= Collected data =
......

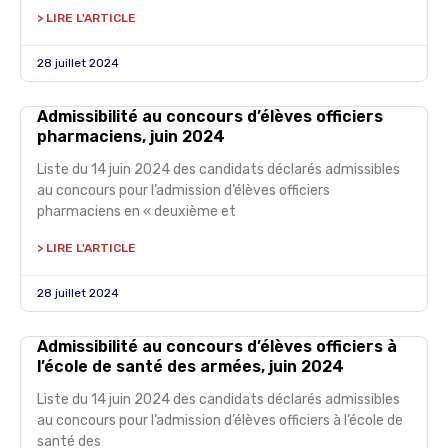
> LIRE L'ARTICLE
28 juillet 2024
Admissibilité au concours d’élèves officiers
pharmaciens, juin 2024
Liste du 14 juin 2024 des candidats déclarés admissibles
au concours pour l’admission d’élèves officiers
pharmaciens en « deuxième et
> LIRE L'ARTICLE
28 juillet 2024
Admissibilité au concours d’élèves officiers à
l’école de santé des armées, juin 2024
Liste du 14 juin 2024 des candidats déclarés admissibles
au concours pour l’admission d’élèves officiers à l’école de
santé des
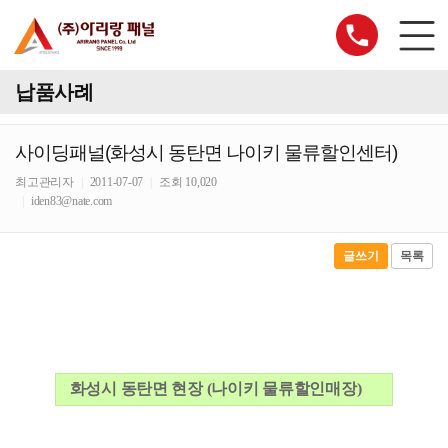
납품사례
사이딩패널(화성시 동탄면 나이키 물류할인센터)
최고관리자
|
2011-07-07
|
조회 10,020
|
iden83@nate.com
글쓰기
목록
화성시 동탄면 현장 (나이키 물류할인매장)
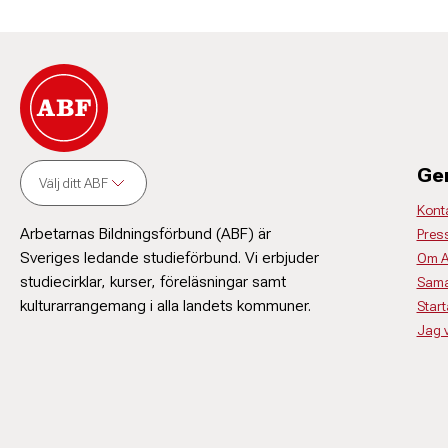
Ge
Välj ditt ABF
Kont
Arbetarnas Bildningsförbund (ABF) är
Pres
Sveriges ledande studieförbund. Vi erbjuder
Om 
studiecirklar, kurser, föreläsningar samt
Sama
kulturarrangemang i alla landets kommuner.
Start
Jag vi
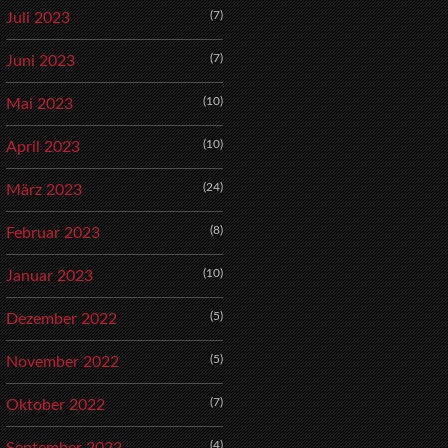
(7)
Juli 2023
(7)
Juni 2023
(10)
Mai 2023
(10)
April 2023
(24)
März 2023
(8)
Februar 2023
(10)
Januar 2023
(5)
Dezember 2022
(5)
November 2022
(7)
Oktober 2022
(4)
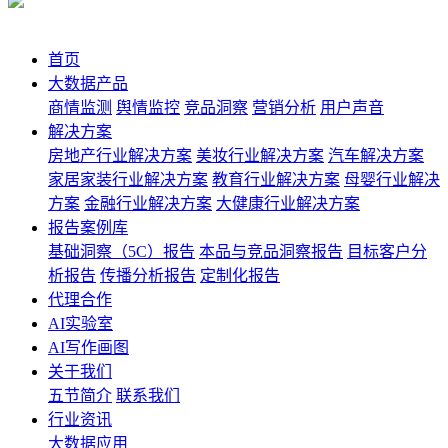
首页
大数据产品
商情监测
舆情监控
竞品洞察
营销分析
用户声音
解决方案
房地产行业解决方案
美妆行业解决方案
汽车解决方案
家居家装行业解决方案
教育行业解决方案
母婴行业解决
方案
金融行业解决方案
大健康行业解决方案
报告案例库
基础洞察（5C）报告
本品与竞品洞察报告
目标客户分
析报告
传播分析报告
定制化报告
代理合作
AI实验室
AI写作画图
关于我们
五节简介
联系我们
行业资讯
大数据应用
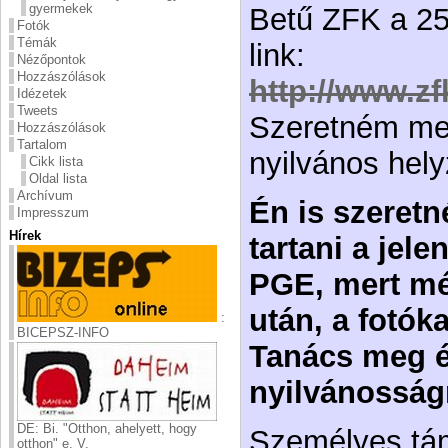
gyermekek
Betű ZFK a 25
Fotók
Témák
link:
Nézőpontok
Hozzászólások
http://www.zf
Idézetek
Tweets
Szeretném me
Hozzászólások
Tartalom
nyilvános hely
Cikk lista
Oldal lista
Archívum
Én is szeret
Impresszum
Hírek
tartani a jel
PGE, mert mé
után, a fotóka
:
BICEPSZ-INFO
Tanács meg é
nyilvánosságr
DE: Bi. "Otthon, ahelyett, hogy
Személyes tá
otthon" e. V.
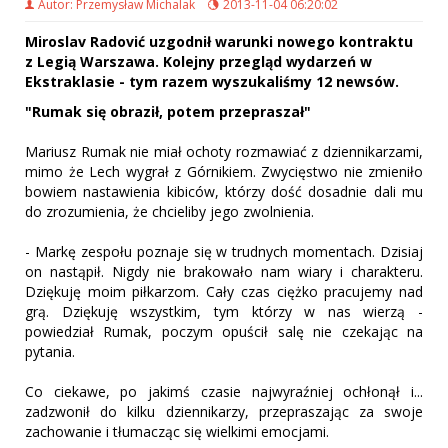
Autor: Przemysław Michalak
2013-11-04 06:20:02
Miroslav Radović uzgodnił warunki nowego kontraktu
z Legią Warszawa. Kolejny przegląd wydarzeń w
Ekstraklasie - tym razem wyszukaliśmy 12 newsów.
"Rumak się obraził, potem przepraszał"
Mariusz Rumak nie miał ochoty rozmawiać z dziennikarzami,
mimo że Lech wygrał z Górnikiem. Zwycięstwo nie zmieniło
bowiem nastawienia kibiców, którzy dość dosadnie dali mu
do zrozumienia, że chcieliby jego zwolnienia.
- Markę zespołu poznaje się w trudnych momentach. Dzisiaj
on nastąpił. Nigdy nie brakowało nam wiary i charakteru.
Dziękuję moim piłkarzom. Cały czas ciężko pracujemy nad
grą. Dziękuję wszystkim, tym którzy w nas wierzą -
powiedział Rumak, poczym opuścił salę nie czekając na
pytania.
Co ciekawe, po jakimś czasie najwyraźniej ochłonął i...
zadzwonił do kilku dziennikarzy, przepraszając za swoje
zachowanie i tłumacząc się wielkimi emocjami.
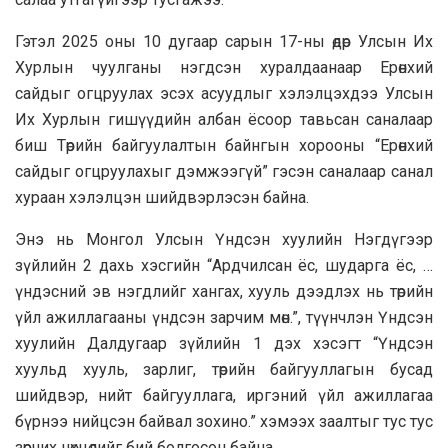
Гэтэл 2025 оны 10 дугаар сарын 17-ны өдөр Улсын Их
Хурлын чуулганы нэгдсэн хуралдаанаар Ерөнхий
сайдыг огцруулах эсэх асуудлыг хэлэлцэхдээ Улсын
Их Хурлын гишүүдийн албан ёсоор тавьсан саналаар
биш Төрийн байгуулалтын байнгын хорооны “Ерөнхий
сайдыг огцруулахыг дэмжээгүй” гэсэн саналаар санал
хураан хэлэлцэн шийдвэрлэсэн байна.
Энэ нь Монгол Улсын Үндсэн хуулийн Нэгдүгээр
зүйлийн 2 дахь хэсгийн “Ардчилсан ёс, шударга ёс, …
үндэсний эв нэгдлийг хангах, хууль дээдлэх нь төрийн
үйл ажиллагааны үндсэн зарчим мөн.”, түүнчлэн Үндсэн
хуулийн Далдугаар зүйлийн 1 дэх хэсэгт “Үндсэн
хуульд хууль, зарлиг, төрийн байгууллагын бусад
шийдвэр, нийт байгууллага, иргэний үйл ажиллагаа
бүрнээ нийцсэн байвал зохино.” хэмээх заалтыг тус тус
зөрчих нөхцөлийг бий болгосон байна.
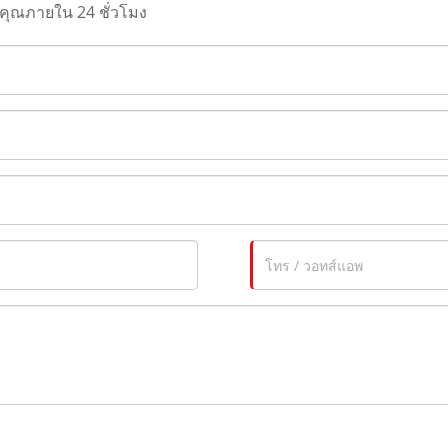
ุณภายใน 24 ชั่วโมง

......

= Problem to solve =
Turn every line of text in the rows above into a single numbered list that runs straight through them in order, skipping any blank lines. Leave out the picture lines.

= Exercise solution =
1. > LIRE L'ARTICLE
2. 28 juillet 2024
3. Admissibilité au concours d’élèves officiers
4. pharmaciens, juin 2024
5. Liste du 14 juin 2024 des candidats déclarés admissibles
6. au concours pour l’admission d’élèves officiers
7. pharmaciens en « deuxième et
8. > LIRE L'ARTICLE
9. 28 juillet 2024
10. Admissibilité au concours d’élèves officiers à
11. l’école de santé des armées, juin 2024
12. Liste du 14 juin 2024 des candidats déclarés admissibles
13. au concours pour l’admission d’élèves officiers à l’école de
14. santé des
15. 납품사례
16. 사이딩패널(화성시 동탄면 나이키 물류할인센터)
17. 최고관리자
18. |
19. 2011-07-07
20. |
21. 조회 10,020
22. |
23. iden83@nate.com
24. 글쓰기
25. 목록
26. 화성시 동탄면 현장 (나이키 물류할인매장)
27. Ge
28. Välj ditt ABF
29. Kont
30. Arbetarnas Bildningsförbund (ABF) är
31. Pres
32. Sveriges ledande studieförbund. Vi erbjuder
33. Om 
34. studiecirklar, kurser, föreläsningar samt
35. Sama
36. kulturarrangemang i alla landets kommuner.
37. Start
38. Jag vi
39. (7)
40. Juli 2023
41. (7)
42. Juni 2023
43. (10)
44. Mai 2023
45. (10)
46. April 2023
47. (24)
48. März 2023
49. (8)
50. Februar 2023
51. (10)
52. Januar 2023
53. (5)
54. Dezember 2022
55. (5)
56. November 2022
57. (7)
58. Oktober 2022
59. (4)
60. 首页
61. 大数据产品
62. 商情监测
63. 舆情监控
64. 竞品洞察
65. 营销分析
66. 用户声音
67. 解决方案
68. 房地产行业解决方案
69. 美妆行业解决方案
70. 汽车解决方案
71. 家居家装行业解决方案
72. 教育行业解决方案
73. 母婴行业解决
74. 方案
75. 金融行业解决方案
76. 大健康行业解决方案
77. 报告案例库
78. 基础洞察（5C）报告
79. 本品与竞品洞察报告
80. 目标客户分
81. 析报告
82. 传播分析报告
83. 定制化报告
84. 代理合作
85. AI实验室
86. AI写作画图
87. 关于我们
88. 五节简介
89. 联系我们
90. 行业资讯
91. 大数据应用
92. gyermekek
93. Betű ZFK a 25
94. Fotók
95. Témák
96. link:
97. Nézőpontok
98. Hozzászólások
99. http://www.zf
100. Idézetek
101. Tweets
102. Szeretném me
103. Hozzászólások
104. Tartalom
105. nyilvános hely
106. Cikk lista
107. Oldal lista
108. Archívum
109. Én is szeret
110. Impresszum
111. Hírek
112. tartani a jel
113. PGE, mert mé
114. után, a fotóka
115. :
116. BICEPSZ-INFO
117. Tanács meg é
118. nyilvánosságr
119. DE: Bi. "Otthon, ahelyett, hogy
120. Személyes tá
121. otthon" e. V.
122. Autor: Przemysław Michalak
123. 2013-11-04 06:20:02
124. Miroslav Radović uzgodnił warunki nowego kontraktu
125. z Legią Warszawa. Kolejny przegląd wydarzeń w
126. Ekstraklasie - tym razem wyszukaliśmy 12 newsów.
127. "Rumak się obraził, potem przepraszał"
128. Mariusz Rumak nie miał ochoty rozmawiać z dziennikarzami,
129. mimo że Lech wygrał z Górnikiem. Zwycięstwo nie zmieniło
130. bowiem nastawienia kibiców, którzy dość dosadnie dali mu
131. do zrozumienia, że chcieliby jego zwolnienia.
132. - Markę zespołu poznaje się w trudnych momentach. Dzisiaj
133. on nastąpił. Nigdy nie brakowało nam wiary i charakteru.
134. Dziękuję moim piłkarzom. Cały czas ciężko pracujemy nad
135. grą. Dziękuję wszystkim, tym którzy w nas wierzą -
136. powiedział Rumak, poczym opuścił salę nie czekając na
137. pytania.
138. Co ciekawe, po jakimś czasie najwyraźniej ochłonął i...
139. zadzwonił do kilku dziennikarzy, przepraszając za swoje
140. zachowanie i tłumacząc się wielkimi emocjami.
141. Гэтэл 2025 оны 10 дугаар сарын 17-ны өдөр Улсын Их
142. Хурлын чуулганы нэгдсэн хуралдаанаар Ерөнхий
143. сайдыг огцруулах эсэх асуудлыг хэлэлцэхдээ Улсын
144. Их Хурлын гишүүдийн албан ёсоор тавьсан саналаар
145. биш Төрийн байгуулалтын байнгын хорооны “Ерөнхий
146. сайдыг огцруулахыг дэмжээгүй” гэсэн саналаар санал
147. хураан хэлэлцэн шийдвэрлэсэн байна.
148. Энэ нь Монгол Улсын Үндсэн хуулийн Нэгдүгээр
149. зүйлийн 2 дахь хэсгийн “Ардчилсан ёс, шударга ёс, …
150. үндэсний эв нэгдлийг хангах, хууль дээдлэх нь төрийн
151. үйл ажиллагааны үндсэн зарчим мөн.”, түүнчлэн Үндсэн
152. хуулийн Далдугаар зүйлийн 1 дэх хэсэгт “Үндсэн
153. хуульд хууль, зарлиг, төрийн байгууллагын бусад
154. шийдвэр, нийт байгууллага, иргэний үйл ажиллагаа
155. бүрнээ нийцсэн байвал зохино.” хэмээх заалтыг тус тус
156. зөрчих нөхцөлийг бий болгосон байна.
157. ุณภายใน 24 ชั่วโมง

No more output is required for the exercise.